Some retailers may still be unaware of the need to take action. “This is particularly true of companies like a flower shop that only has two or three locations,” says David Hogan, executive director of Heartland Payment Systems, a payments processor that works with a lot of small retail chains. “We’re trying to educate retailers now. We have 1,000 members of our sales staff who are out working with our merchant base.”
Once new hardware and software have been installed, getting systems certified may not be easy or quick. Mathias estimates certification could take three to four months; retailers could wait several more months to get a qualified company to even look at their systems.
“It’s not just retailers, but banks, health care companies and airlines that have to be certified,” Mathis says. “There are tens of thousands of terminals involved. This is a highly complex process and many companies may not pass certification the first time and will need to be retested.”
As Duncan notes, relatively few U.S. consumers currently have EMV cards. But banks have aggressive campaigns to increase those numbers, and Denis says industry projections show 50-60 percent of credit cards could be EMV by the end of the year.
The news is not all bad. Many large chains are already certified or close to it. Small retailers may not have to deal with the technical integration if using certified systems. And even if a retailer is not up and running with EMV on Day 1, the fraud risk may be minimal.
“The liability shift deadline is just a date. You have to have actual EMV cards presented with fraudulent transactions before there is a real liability threat,” Denis says.
Retailers “need to examine their risk profile and look at what degree of fraud they are seeing today. If they serve a segment of the market that is purchasing merchandise with a high-ticket value, they are much more likely to experience fraud and need to take action more quickly,” Samy says.
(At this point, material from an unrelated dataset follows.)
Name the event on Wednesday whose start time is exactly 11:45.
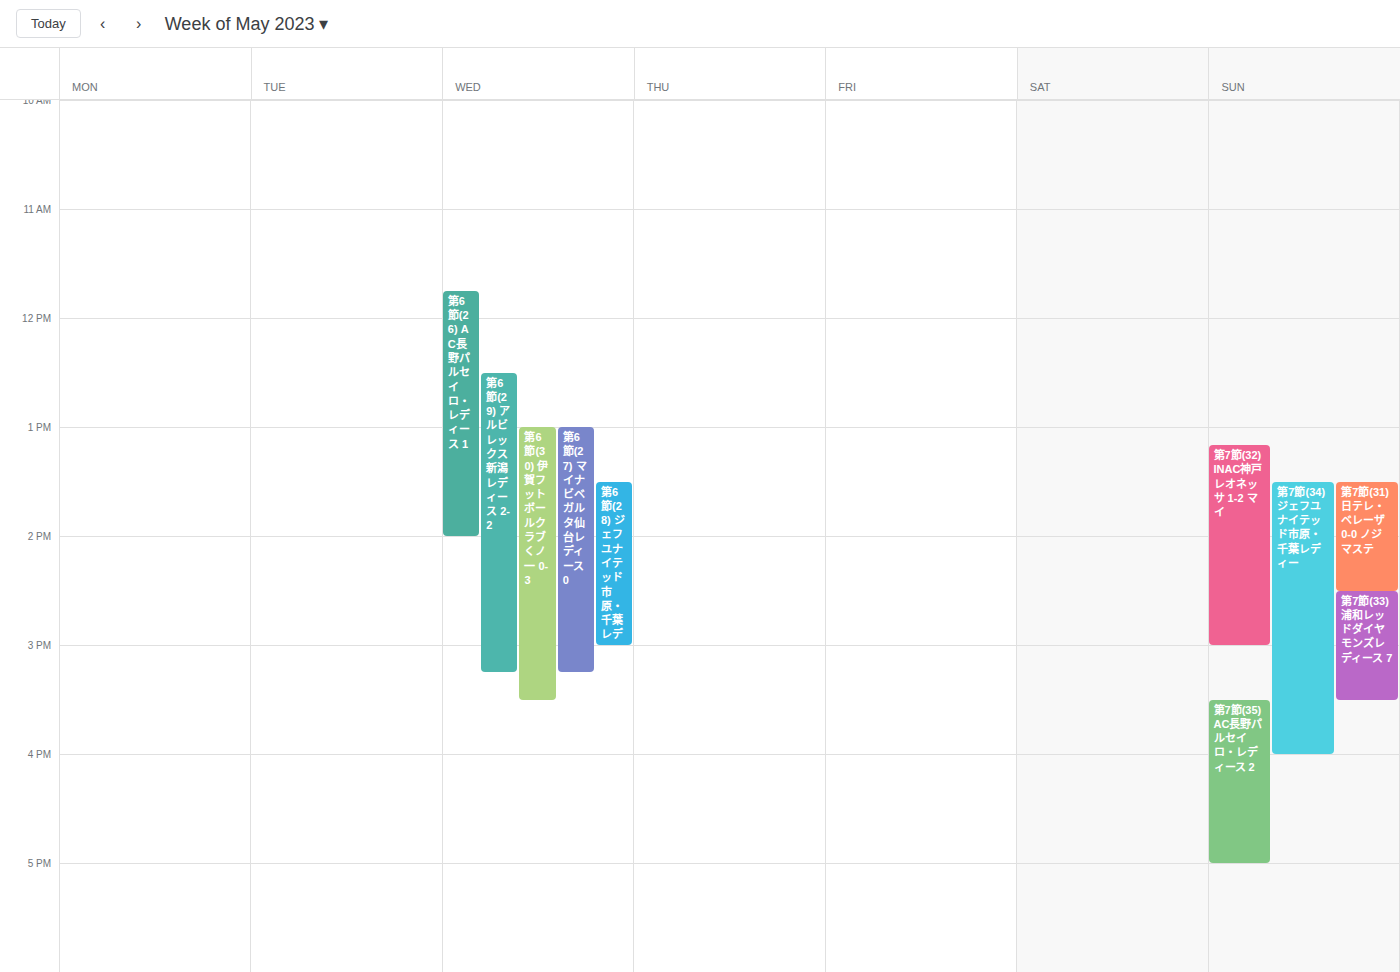
"第6節(26) AC長野パルセイロ・レディース 1"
Heartland’s Hogan agrees: “Is someone going to take the time to clone a fraudulent card and use it to buy a $2 cup of coffee? Maybe, but it is more likely that they’ll use those fraudulent cards at stores that sell high-ticket items.”
Complicating the situation is the October deadline’s proximity to the holiday season.
“Once October hits, most retailers lock down their systems … . Nobody wants to make system changes just before or during the holidays,” Hogan says. “If they’re not ready by October, it will probably be after the holiday season before they can get ready.”
Retailers that don’t expect to be immediately compliant still need to be planning their EMV implementation today, if only to begin the education process. “EMV is not something you can just switch on,” Samy says. “It takes a lot of time and effort to roll it out and to make sure that not only does your system comply, but that you have a smooth customer experience.”
Even if EMV does not initially offer the combined security of both chip and PIN, most agree that it is an improvement over the current system.
“No retailer wants to risk a massive breach that could reflect negatively on their balance sheet,” says Chuck Winter, principal for retail with North Highland Consulting.
Changing to EMV systems also presents an opportunity for retailers to add other payments-related services like loyalty programs, on-line couponing, electronic wallets and mobile payments.
Innovations like Apple Pay have increased consumer interest in contactless payments and electronic wallets. For retailers that want to meet those growing customer expectations, converting to EMV provides a good time to look at other payment changes they want to make, Denis says.
The opportunity may be greatest for retailers with older point-of-sale systems.
“If a retailer has put in a new system within the last five years, they are more likely to make the least number of changes,” Hogan says. “But if someone has a system that is 15 years old, they’re likely to take a look at their overall POS ecosystem and replace it with a whole new system that can … include all kinds of contact and contactless card options.”